Copy out each line in the items below that contains the string "their". Only matches with the same capitalization count.

++++++

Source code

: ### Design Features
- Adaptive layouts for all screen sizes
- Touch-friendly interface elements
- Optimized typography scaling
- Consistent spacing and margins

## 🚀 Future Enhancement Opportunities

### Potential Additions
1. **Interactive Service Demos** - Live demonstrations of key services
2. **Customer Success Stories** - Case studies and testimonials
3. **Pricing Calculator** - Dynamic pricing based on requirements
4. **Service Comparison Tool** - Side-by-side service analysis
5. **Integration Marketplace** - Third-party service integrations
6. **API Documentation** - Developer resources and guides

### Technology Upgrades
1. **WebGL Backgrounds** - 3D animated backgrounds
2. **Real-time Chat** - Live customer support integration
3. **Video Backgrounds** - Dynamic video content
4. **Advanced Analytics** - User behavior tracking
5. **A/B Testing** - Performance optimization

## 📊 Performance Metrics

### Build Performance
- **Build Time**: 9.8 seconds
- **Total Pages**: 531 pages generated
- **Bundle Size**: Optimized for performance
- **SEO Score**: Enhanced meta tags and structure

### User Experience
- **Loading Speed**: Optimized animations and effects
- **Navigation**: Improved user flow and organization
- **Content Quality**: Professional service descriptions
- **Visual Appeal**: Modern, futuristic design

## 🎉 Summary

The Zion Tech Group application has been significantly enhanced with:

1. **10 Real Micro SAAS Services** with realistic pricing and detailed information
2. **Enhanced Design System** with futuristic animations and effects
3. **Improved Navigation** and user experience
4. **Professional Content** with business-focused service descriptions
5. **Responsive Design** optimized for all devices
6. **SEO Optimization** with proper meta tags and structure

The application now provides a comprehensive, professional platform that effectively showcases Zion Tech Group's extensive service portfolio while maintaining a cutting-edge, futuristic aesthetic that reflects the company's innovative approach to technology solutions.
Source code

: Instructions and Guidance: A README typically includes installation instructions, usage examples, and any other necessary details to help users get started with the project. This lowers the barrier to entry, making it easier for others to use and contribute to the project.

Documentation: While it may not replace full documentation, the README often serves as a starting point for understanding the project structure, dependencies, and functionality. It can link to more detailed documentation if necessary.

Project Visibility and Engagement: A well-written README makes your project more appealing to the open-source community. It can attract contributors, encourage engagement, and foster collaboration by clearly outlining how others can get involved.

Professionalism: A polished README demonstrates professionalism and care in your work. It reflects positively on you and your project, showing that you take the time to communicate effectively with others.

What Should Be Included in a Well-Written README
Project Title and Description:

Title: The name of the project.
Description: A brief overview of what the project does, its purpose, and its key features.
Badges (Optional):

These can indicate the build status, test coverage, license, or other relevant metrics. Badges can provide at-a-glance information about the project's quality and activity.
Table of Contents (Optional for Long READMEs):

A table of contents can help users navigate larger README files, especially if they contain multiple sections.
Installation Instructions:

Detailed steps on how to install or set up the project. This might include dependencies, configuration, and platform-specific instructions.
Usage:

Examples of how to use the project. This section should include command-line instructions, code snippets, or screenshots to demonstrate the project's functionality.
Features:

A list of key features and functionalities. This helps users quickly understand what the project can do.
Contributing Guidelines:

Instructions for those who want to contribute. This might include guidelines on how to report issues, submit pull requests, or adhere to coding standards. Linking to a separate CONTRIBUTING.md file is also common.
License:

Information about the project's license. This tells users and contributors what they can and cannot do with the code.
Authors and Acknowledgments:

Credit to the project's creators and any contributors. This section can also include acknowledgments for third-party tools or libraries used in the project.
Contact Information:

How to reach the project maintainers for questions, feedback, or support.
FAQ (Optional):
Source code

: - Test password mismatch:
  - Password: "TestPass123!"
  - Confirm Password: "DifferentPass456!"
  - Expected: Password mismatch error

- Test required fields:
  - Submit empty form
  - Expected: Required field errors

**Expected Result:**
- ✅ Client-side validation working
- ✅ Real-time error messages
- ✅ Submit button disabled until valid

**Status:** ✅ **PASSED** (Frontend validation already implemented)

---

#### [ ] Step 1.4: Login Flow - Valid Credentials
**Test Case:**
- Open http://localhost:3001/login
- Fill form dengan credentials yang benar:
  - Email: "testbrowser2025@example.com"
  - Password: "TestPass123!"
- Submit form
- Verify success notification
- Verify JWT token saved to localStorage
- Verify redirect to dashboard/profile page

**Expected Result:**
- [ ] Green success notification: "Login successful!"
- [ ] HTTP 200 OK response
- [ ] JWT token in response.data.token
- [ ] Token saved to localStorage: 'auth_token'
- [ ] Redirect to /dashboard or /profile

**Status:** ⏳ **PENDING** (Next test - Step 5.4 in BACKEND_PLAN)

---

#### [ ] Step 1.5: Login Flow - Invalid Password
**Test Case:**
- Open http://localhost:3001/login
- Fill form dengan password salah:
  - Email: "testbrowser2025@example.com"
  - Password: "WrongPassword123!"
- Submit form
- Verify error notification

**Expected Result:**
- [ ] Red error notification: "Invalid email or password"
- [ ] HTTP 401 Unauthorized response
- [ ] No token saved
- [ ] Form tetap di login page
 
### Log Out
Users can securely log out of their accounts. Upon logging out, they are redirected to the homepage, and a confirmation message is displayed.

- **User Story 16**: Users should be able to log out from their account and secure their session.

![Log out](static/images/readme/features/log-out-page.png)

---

++++++

_SOLUTION FOR THIS TASK_
Users can securely log out of their accounts. Upon logging out, they are redirected to the homepage, and a confirmation message is displayed.
- **User Story 16**: Users should be able to log out from their account and secure their session.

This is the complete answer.